# Guitar pro, repeating stuff, help needed



## ZeroS1gnol (May 4, 2017)

Hey,

Im such a noob at guitar pro. Thank the maker for this forum then...

I'd like to get some clarification on the best way to repeat sections. The attached example shows verse section (named intro on the img though). I used 'alternative endings' to differentiate between the first three runs and the one final run to complete the riff 4 times in total.

My questions:

-I have added a repeat to this piece, GP does not let me select me how many times it must play. I guess this has to do with the alternative endings added, however the tab shows it gets repeated 5 times(??), rather than 4 times. When I play it stops after 4 times, like it should. What is going on here?
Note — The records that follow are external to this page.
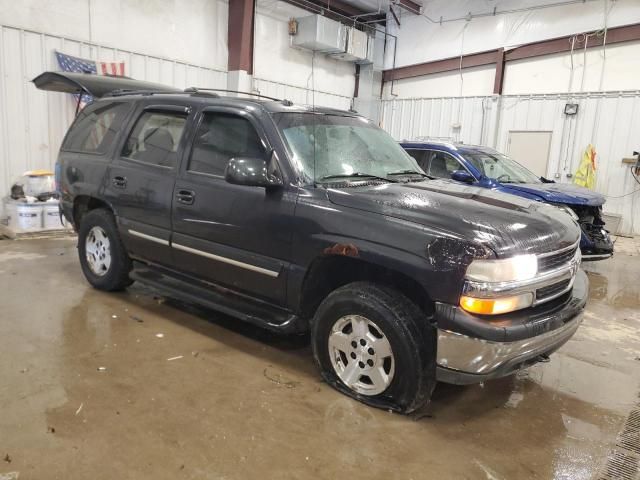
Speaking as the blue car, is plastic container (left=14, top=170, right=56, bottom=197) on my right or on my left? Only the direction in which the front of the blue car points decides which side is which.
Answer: on my right

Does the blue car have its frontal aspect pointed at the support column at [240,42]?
no

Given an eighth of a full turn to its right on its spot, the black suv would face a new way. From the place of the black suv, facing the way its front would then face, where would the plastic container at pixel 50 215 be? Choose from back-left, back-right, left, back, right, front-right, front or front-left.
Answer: back-right

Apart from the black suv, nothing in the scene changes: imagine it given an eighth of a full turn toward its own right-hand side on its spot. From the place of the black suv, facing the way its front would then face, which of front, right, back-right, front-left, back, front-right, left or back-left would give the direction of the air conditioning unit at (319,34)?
back

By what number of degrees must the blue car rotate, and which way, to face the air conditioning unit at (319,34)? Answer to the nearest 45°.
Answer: approximately 180°

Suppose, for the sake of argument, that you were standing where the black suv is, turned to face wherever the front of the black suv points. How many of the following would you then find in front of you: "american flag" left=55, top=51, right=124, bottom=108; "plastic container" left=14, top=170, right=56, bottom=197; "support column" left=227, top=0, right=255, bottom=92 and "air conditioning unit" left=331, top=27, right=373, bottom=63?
0

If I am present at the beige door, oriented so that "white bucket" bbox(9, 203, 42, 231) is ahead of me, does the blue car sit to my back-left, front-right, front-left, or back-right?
front-left

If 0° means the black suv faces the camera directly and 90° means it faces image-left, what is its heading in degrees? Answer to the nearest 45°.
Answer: approximately 315°

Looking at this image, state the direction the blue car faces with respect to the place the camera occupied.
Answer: facing the viewer and to the right of the viewer

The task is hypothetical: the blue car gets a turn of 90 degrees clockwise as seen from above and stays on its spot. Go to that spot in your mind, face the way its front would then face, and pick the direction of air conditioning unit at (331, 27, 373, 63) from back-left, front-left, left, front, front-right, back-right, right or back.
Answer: right

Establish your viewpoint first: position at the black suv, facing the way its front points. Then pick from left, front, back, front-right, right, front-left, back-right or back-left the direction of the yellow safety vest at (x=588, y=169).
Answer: left

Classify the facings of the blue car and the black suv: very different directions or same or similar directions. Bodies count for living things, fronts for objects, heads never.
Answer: same or similar directions

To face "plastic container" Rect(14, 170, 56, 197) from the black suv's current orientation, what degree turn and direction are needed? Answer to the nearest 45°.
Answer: approximately 180°

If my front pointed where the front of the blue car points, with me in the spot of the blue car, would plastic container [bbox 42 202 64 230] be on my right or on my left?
on my right

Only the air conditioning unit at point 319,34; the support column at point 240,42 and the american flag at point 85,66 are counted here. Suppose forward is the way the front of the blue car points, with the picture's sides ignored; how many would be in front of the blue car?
0

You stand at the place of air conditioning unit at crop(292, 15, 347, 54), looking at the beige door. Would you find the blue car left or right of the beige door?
right

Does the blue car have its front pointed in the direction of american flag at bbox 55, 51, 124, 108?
no

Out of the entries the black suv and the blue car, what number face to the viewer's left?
0
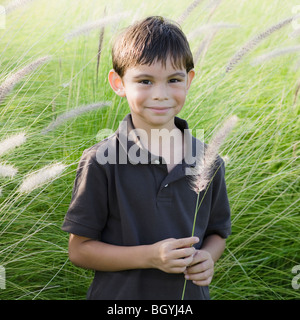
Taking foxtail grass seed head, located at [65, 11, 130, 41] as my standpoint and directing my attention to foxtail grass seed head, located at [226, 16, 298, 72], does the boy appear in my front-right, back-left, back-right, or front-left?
front-right

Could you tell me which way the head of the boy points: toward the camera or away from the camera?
toward the camera

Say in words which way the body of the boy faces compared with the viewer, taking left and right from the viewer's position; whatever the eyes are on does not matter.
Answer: facing the viewer and to the right of the viewer

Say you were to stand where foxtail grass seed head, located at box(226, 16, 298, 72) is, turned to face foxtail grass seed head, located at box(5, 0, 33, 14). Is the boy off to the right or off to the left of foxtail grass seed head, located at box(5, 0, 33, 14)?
left

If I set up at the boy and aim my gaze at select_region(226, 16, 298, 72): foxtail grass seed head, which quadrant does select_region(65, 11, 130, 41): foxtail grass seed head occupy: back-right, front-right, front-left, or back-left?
front-left

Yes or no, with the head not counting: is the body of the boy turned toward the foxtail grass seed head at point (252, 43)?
no

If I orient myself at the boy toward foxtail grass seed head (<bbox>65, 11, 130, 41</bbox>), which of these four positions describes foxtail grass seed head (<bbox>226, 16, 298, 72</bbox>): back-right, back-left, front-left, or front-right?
front-right
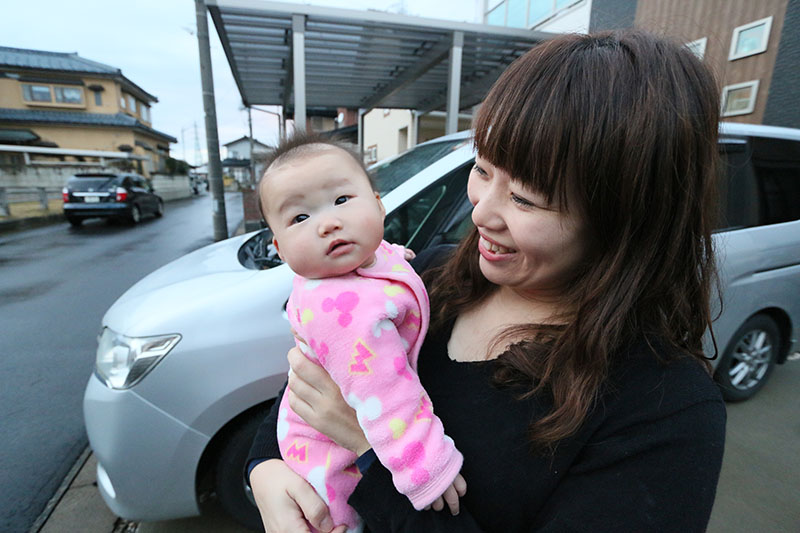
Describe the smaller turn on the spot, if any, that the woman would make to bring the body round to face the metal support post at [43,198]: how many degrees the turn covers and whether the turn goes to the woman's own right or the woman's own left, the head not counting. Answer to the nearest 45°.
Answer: approximately 90° to the woman's own right

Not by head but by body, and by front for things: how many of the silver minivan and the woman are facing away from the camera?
0

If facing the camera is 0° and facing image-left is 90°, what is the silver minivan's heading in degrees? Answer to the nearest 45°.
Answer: approximately 45°

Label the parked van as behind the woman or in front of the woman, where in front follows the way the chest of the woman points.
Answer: behind

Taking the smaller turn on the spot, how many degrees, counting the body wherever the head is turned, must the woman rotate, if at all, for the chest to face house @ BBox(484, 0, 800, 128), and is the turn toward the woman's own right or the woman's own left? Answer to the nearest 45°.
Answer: approximately 180°

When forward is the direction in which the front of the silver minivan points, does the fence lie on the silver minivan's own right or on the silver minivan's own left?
on the silver minivan's own right

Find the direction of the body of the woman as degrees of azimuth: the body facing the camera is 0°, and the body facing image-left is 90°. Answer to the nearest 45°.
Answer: approximately 45°

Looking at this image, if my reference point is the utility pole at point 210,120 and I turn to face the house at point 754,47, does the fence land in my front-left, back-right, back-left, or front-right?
back-left

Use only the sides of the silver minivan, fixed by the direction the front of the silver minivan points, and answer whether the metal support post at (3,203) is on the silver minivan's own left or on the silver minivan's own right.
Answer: on the silver minivan's own right

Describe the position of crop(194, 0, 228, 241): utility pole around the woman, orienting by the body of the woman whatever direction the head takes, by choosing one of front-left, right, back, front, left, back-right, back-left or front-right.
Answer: right

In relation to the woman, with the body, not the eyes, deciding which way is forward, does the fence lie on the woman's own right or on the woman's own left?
on the woman's own right

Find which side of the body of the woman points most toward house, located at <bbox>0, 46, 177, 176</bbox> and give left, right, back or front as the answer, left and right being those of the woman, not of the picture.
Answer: right
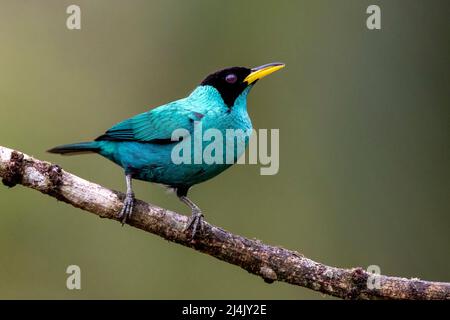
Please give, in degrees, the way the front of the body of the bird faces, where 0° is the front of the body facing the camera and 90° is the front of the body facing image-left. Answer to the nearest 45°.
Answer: approximately 270°
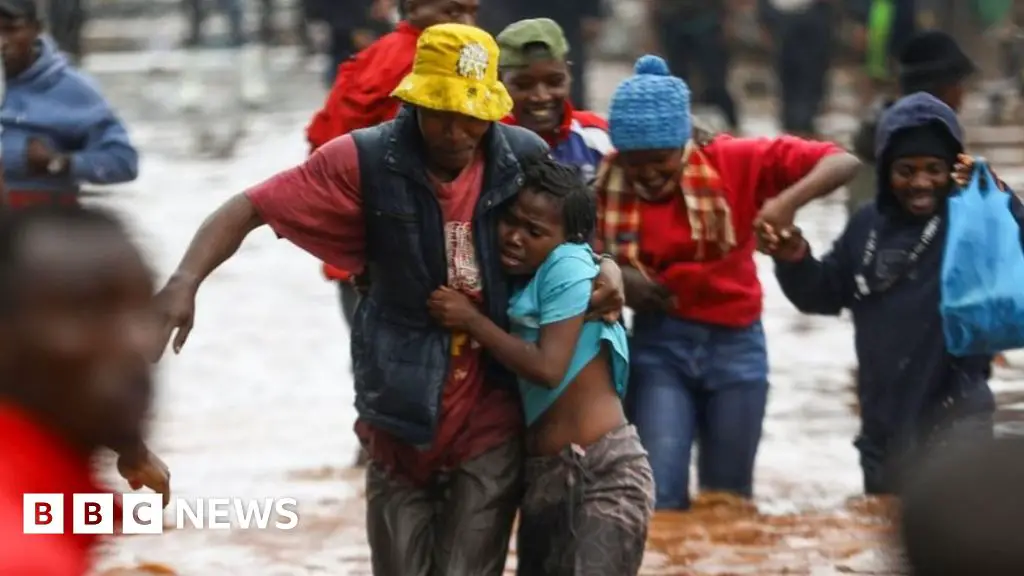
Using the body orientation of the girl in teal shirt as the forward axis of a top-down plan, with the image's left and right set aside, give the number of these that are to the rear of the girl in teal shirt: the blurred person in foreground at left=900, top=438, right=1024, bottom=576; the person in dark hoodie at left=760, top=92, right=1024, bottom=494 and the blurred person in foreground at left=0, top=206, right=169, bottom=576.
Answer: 1

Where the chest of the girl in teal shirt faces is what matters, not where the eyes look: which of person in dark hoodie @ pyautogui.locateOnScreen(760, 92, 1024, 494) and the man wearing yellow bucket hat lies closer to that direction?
the man wearing yellow bucket hat

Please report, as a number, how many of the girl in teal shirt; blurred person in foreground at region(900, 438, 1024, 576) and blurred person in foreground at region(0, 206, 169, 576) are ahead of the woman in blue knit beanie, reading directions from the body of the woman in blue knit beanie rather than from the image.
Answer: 3

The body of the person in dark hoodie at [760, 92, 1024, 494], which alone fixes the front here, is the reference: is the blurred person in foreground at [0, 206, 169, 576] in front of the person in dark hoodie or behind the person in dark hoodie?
in front

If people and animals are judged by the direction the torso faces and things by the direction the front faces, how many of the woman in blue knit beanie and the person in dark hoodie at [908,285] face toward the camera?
2

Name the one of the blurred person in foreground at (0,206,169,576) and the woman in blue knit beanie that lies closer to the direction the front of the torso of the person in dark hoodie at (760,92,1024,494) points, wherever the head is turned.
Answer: the blurred person in foreground

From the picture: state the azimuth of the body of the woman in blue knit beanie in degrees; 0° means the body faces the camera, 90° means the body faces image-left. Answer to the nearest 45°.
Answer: approximately 0°

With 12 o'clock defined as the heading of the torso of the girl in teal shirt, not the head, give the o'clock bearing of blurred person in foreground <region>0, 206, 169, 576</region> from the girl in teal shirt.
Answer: The blurred person in foreground is roughly at 11 o'clock from the girl in teal shirt.

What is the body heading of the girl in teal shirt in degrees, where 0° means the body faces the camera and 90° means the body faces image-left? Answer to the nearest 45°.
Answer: approximately 45°

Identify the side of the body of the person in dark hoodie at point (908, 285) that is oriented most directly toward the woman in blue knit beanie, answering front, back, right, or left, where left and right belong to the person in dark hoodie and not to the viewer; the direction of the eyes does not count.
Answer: right

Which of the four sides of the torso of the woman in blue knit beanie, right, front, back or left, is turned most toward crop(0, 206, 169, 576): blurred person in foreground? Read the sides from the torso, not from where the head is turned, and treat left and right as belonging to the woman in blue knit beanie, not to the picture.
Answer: front

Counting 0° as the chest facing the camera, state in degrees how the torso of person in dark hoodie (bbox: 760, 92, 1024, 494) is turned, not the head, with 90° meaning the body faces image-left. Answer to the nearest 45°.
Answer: approximately 0°
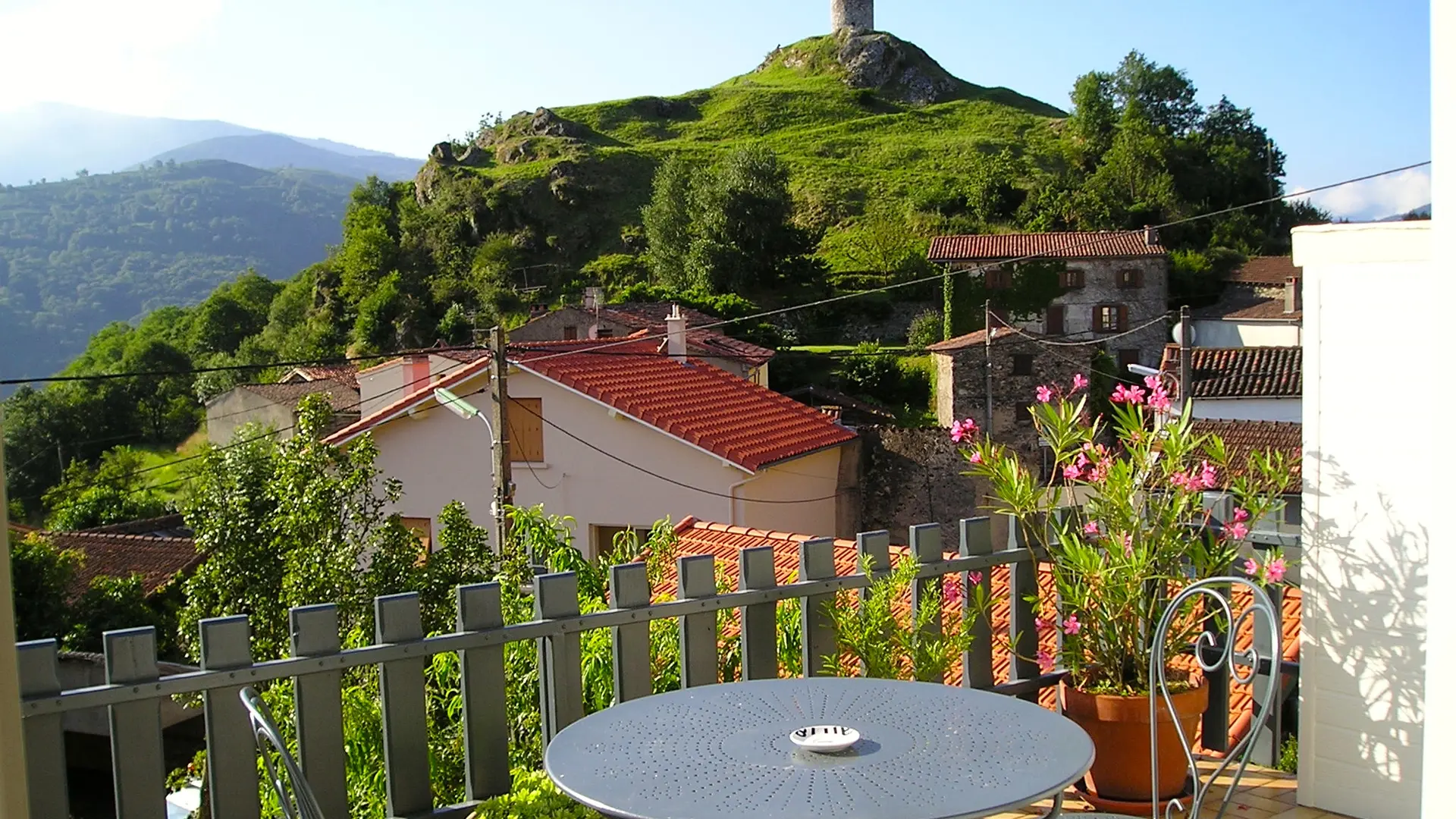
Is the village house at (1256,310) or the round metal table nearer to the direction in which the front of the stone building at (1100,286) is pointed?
the round metal table

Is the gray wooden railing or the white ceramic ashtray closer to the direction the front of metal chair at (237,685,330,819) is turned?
the white ceramic ashtray

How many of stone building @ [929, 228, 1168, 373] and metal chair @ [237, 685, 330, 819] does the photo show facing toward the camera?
1

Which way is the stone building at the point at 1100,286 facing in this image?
toward the camera

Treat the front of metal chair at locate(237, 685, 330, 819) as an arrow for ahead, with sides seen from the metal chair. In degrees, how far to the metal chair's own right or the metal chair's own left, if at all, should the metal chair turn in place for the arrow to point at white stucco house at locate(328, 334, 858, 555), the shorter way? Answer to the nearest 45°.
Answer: approximately 90° to the metal chair's own left

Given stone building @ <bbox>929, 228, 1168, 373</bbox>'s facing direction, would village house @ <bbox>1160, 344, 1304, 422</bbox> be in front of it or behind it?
in front

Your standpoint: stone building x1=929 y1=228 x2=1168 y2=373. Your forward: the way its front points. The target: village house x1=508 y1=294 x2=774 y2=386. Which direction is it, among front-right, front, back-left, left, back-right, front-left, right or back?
front-right

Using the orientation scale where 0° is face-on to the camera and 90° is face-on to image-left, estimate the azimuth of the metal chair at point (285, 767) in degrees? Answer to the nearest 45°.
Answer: approximately 270°

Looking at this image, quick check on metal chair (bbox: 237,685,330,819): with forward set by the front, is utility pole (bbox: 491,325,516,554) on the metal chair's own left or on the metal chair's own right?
on the metal chair's own left

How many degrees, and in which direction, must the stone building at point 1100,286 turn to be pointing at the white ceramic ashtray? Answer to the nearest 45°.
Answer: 0° — it already faces it

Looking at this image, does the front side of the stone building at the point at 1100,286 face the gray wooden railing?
yes

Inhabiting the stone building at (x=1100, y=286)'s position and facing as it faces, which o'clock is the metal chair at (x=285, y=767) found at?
The metal chair is roughly at 12 o'clock from the stone building.
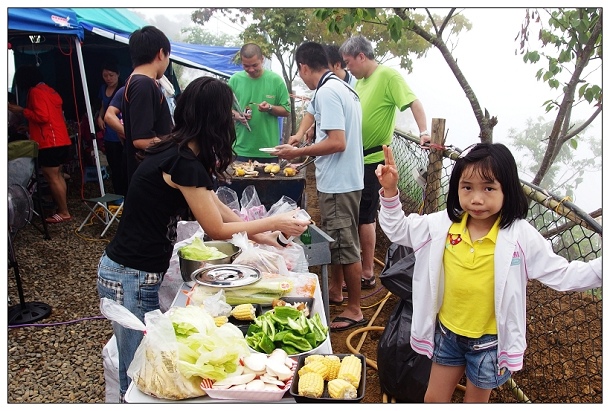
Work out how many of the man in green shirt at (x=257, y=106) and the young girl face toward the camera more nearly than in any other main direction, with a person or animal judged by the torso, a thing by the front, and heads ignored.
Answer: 2

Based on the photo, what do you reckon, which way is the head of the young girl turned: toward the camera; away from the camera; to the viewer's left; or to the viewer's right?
toward the camera

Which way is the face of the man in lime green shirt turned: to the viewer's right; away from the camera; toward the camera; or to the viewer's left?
to the viewer's left

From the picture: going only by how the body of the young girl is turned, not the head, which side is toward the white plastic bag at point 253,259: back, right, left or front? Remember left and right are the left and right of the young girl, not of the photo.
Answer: right

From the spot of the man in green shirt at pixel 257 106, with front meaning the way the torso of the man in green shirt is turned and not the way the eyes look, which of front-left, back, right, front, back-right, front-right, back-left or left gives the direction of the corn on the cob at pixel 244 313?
front

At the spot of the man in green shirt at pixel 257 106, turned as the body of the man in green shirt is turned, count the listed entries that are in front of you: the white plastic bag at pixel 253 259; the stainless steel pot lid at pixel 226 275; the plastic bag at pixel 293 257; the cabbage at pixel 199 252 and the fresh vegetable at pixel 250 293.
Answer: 5

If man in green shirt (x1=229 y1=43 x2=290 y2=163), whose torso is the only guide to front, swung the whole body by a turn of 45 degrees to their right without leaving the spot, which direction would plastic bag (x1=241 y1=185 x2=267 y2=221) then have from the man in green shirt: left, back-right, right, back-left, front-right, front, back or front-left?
front-left

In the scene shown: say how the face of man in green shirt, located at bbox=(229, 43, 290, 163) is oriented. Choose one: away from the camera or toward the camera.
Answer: toward the camera

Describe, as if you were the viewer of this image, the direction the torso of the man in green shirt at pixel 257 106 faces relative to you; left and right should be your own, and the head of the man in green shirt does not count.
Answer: facing the viewer

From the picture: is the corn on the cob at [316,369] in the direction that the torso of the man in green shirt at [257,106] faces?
yes

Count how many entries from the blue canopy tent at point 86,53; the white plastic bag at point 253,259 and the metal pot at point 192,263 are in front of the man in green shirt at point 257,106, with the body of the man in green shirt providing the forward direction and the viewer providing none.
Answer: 2

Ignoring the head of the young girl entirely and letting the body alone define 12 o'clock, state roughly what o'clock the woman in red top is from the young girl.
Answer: The woman in red top is roughly at 4 o'clock from the young girl.

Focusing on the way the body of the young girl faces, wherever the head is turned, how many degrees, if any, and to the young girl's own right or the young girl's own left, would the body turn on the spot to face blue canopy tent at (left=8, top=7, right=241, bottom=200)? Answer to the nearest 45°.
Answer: approximately 135° to the young girl's own right

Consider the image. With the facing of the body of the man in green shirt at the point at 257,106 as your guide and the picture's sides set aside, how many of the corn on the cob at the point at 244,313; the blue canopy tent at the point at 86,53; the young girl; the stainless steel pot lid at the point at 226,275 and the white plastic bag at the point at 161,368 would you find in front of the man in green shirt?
4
-This entire sections needs to be repeated again (so in total 8x 4 bars). I can copy paste the thing, but there must be a more efficient way, no? I don't see how I can repeat a 'repeat' section.

I'm curious about your solutions to this issue, or just some advice in best practices.

Regards,
ZeroS1gnol


----------



## Dredg (May 11, 2017)

Which version of GP are you using?


----------



## ZeroS1gnol (May 12, 2017)

gp6


----------



## Dredg (May 13, 2017)

In GP6, your repeat commands are on either side of the alternate ending button. Try using the "start a repeat sequence" command (the leftmost icon circled) on the first bar, and then the "closing the repeat sequence" command (the rightmost icon circled). A contextual window should pop up and allow you to select the number of times it repeats.

Let me know if this doesn't work.


----------